Using the records below, write out only the lines from the line containing "RE = MSEMC ( θ̂(.) ) MSEMC ( θ̂(RHDI) ) ." up to and including the line containing "When θ = Y1, we", exactly, with no pictures.

■ Data in this exercise ■
□ □ □
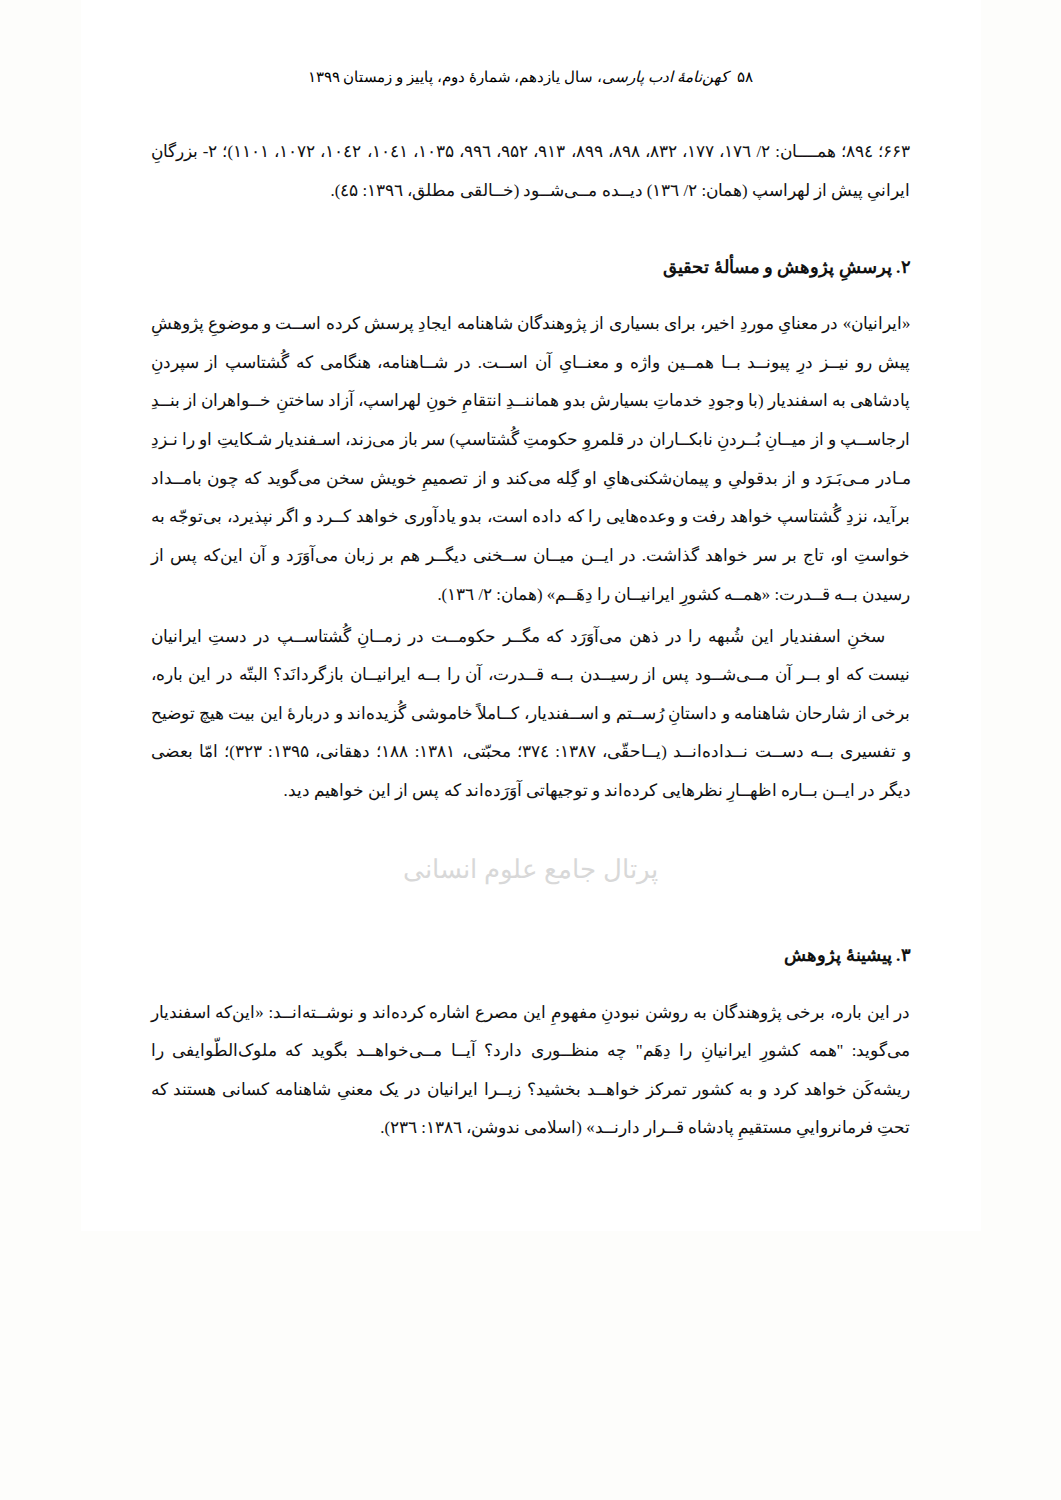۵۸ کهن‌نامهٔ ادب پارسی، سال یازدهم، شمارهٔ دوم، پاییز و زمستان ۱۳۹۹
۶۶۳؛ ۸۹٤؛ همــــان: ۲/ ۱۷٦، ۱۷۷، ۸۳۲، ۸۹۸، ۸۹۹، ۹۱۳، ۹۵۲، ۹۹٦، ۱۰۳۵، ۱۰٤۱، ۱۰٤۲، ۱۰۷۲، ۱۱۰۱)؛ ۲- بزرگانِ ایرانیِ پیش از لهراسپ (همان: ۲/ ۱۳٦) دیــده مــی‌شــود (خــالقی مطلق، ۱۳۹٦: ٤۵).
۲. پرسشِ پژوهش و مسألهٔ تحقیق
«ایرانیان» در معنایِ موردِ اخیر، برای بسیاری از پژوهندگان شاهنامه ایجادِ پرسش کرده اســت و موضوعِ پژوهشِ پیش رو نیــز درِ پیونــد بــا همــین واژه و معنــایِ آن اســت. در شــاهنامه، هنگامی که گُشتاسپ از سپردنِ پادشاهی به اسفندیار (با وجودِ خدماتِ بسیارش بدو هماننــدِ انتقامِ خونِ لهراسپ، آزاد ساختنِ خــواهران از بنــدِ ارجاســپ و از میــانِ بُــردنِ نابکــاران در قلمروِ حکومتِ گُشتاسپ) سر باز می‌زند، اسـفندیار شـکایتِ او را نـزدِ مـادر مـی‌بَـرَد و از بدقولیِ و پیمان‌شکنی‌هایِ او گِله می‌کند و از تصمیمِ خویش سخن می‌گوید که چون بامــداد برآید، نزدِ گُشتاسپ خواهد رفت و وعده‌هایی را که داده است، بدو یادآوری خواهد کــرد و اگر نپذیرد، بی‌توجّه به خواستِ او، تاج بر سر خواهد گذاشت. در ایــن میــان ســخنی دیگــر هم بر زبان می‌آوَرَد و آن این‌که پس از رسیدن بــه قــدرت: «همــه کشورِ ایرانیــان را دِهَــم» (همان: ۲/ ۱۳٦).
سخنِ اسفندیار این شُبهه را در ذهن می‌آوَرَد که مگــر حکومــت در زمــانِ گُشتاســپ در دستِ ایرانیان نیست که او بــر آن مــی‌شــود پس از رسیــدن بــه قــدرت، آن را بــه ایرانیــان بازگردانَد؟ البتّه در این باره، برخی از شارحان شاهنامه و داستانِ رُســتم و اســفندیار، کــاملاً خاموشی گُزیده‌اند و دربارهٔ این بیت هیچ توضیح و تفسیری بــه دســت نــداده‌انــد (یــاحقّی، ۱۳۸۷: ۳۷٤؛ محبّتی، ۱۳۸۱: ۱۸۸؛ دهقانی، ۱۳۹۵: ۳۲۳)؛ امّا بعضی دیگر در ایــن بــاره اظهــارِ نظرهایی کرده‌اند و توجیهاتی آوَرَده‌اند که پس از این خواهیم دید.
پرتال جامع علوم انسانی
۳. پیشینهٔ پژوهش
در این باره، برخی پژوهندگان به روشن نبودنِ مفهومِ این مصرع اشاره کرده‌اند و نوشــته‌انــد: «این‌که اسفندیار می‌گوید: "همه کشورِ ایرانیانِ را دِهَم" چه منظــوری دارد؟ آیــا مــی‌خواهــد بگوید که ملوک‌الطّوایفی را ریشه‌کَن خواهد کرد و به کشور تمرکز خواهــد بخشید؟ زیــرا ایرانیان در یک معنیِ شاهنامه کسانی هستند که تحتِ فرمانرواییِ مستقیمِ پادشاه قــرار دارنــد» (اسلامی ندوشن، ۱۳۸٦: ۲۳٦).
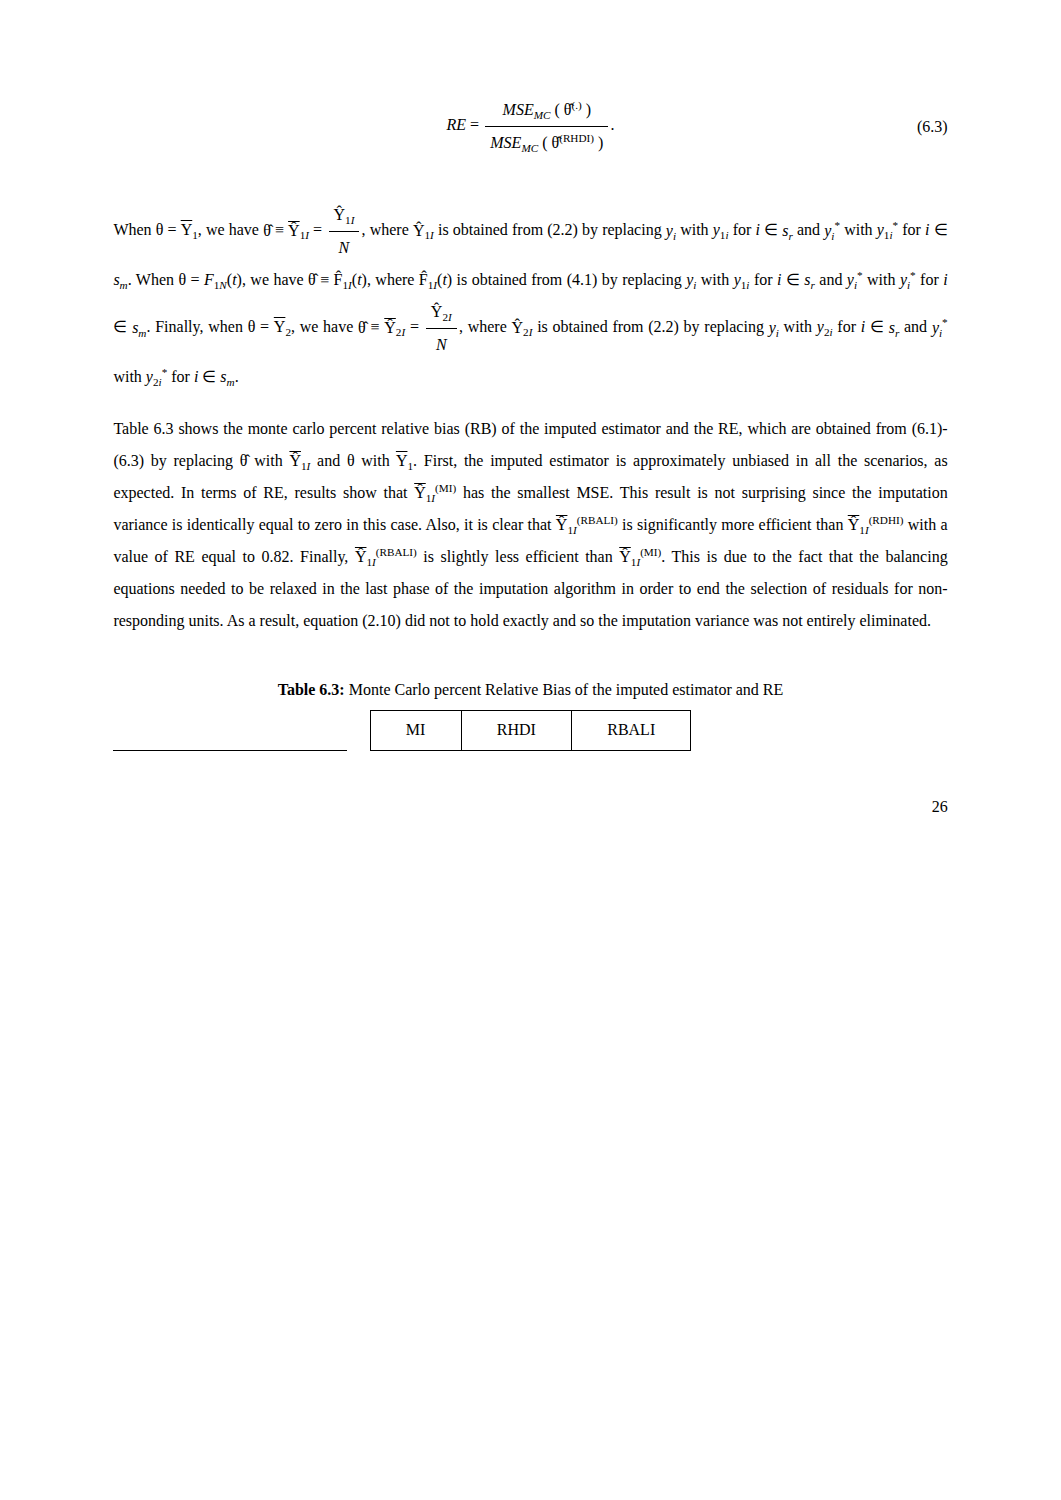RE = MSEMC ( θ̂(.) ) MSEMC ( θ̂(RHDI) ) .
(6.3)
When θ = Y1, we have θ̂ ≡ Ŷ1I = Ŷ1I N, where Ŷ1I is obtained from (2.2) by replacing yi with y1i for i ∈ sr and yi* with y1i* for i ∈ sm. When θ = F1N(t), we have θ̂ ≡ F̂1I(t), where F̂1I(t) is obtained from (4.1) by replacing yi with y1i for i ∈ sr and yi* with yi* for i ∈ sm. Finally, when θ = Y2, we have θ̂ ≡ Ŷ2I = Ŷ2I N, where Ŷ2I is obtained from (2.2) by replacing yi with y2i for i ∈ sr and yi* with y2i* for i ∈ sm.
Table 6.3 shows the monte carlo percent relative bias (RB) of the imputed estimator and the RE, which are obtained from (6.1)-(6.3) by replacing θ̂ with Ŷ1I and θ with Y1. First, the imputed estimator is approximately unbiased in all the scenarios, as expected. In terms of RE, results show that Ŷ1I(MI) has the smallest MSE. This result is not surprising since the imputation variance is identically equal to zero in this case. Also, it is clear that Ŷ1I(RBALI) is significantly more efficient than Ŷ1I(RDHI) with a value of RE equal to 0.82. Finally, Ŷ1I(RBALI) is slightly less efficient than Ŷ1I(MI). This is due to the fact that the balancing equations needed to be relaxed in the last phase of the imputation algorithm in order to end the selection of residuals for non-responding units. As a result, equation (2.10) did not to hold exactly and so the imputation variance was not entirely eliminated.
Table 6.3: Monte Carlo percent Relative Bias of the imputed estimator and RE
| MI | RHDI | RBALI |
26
□ □ □
■ Task answer ■
RE = MSEMC ( θ̂(.) ) MSEMC ( θ̂(RHDI) ) .
(6.3)
When θ = Y1, we have θ̂ ≡ Ŷ1I = Ŷ1I N, where Ŷ1I is obtained from (2.2) by replacing yi with y1i for i ∈ sr and yi* with y1i* for i ∈ sm. When θ = F1N(t), we have θ̂ ≡ F̂1I(t), where F̂1I(t) is obtained from (4.1) by replacing yi with y1i for i ∈ sr and yi* with yi* for i ∈ sm. Finally, when θ = Y2, we have θ̂ ≡ Ŷ2I = Ŷ2I N, where Ŷ2I is obtained from (2.2) by replacing yi with y2i for i ∈ sr and yi* with y2i* for i ∈ sm.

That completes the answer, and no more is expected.